Brakes

How do i know my brakes need replacing?

There are a number of tell-tale signs to look out for when using your brakes. They include a grinding noise when you apply the brakes or a pull to the left or right. The grinding normally means that brake pads are excessively worn and need to be replaced along with the damaged brake discs. A pull to the left or right is normally indicative of a sticking or seized mechanical or hydraulic component.

You may also feel a continuous “pulsating” from the pedal or a “spongy” feeling. This spongy feeling indicates that there is air in the hydraulic system due to a brake fluid leak. The “pulsating” feel is normally associated with a distorted brake disc or drum.

More obviously, you may notice an illuminated brake warning light on the instrument panel or that your handbrake is pulling up higher than it normally does – in modern cars, more than 6 to 8 clicks.

For safety’s sake, it’s important to have your vehicle inspected as quickly as possible when you notice any of the above symptoms.

How do brakes wear differently?

Different driving patterns have a dramatic effect on how often your brakes need servicing. For example, a set of brake pads could last up to 60,000 miles or more on a car driven mostly on the motorway, may last only 25,000 or 30,000 miles or less on the same vehicle driven in busy city traffic.

Front brakes normally wear out before rear brakes because they handle a higher percentage of the braking load, especially on front-wheel drive cars.

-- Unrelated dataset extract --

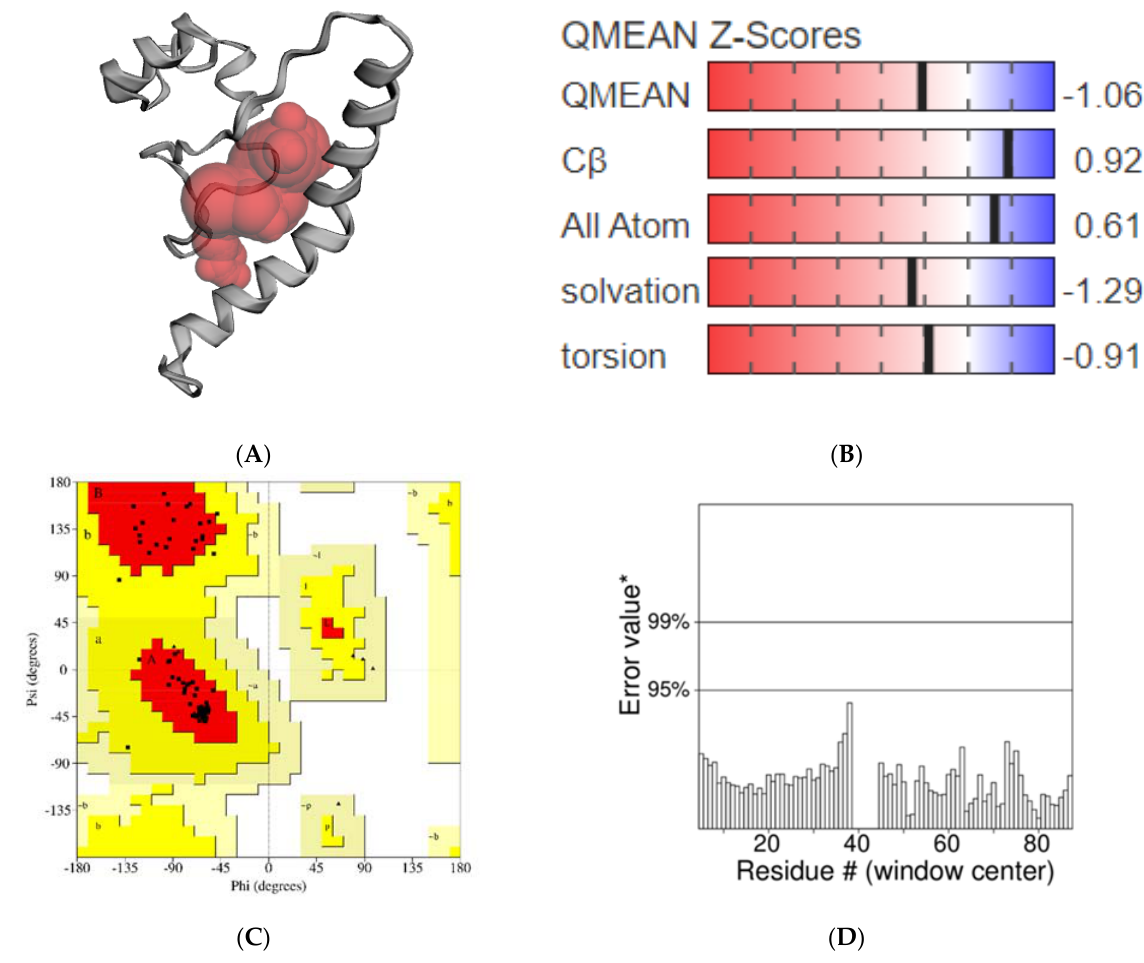
Figure 2. Validation of the predicted structure of AChE1. ( A ) Binding pocket predicted by CASTp; ( B ) QMEAN Z − Scrores value; ( C ) Ramachandran plot; ( D ) ERRAT plot. Note: Non ‐ glycine and non ‐ proline residues are shown as squares; Glycine residues are shown as triangles; [A, B, L]: Residues in most favoured regions; [a, b, l, p]: Residues in additional allowed regions; [~a, ~b, ~l, ~p]: Residues in generously allowed regions; Error value*:On the error axis, two lines are drawn to indicate the confidence with which it is possible to reject regions that exceed that error value; Residue #: Indate the residue number in protein model.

It is recommended that brake pads should be replaced if the pad friction material has worn down to a thickness of 3 millimeters. Brake disc thickness should be measured and replaced if they measure at or below the manufacturer’s safe minimum thickness specification.

Quinn Fix also recommends that brake discs or drums are replaced in axle sets. Replacing one brake disc or drum could cause an imbalanced braking performance that could lead to further premature wear.

When new parts are fitted, it’s vital to drive gently and carefully until they ‘bed in’, which takes approximately 200 miles. Excessive braking action on new parts will potentially damage them and lead to a loss of braking efficiency and performance.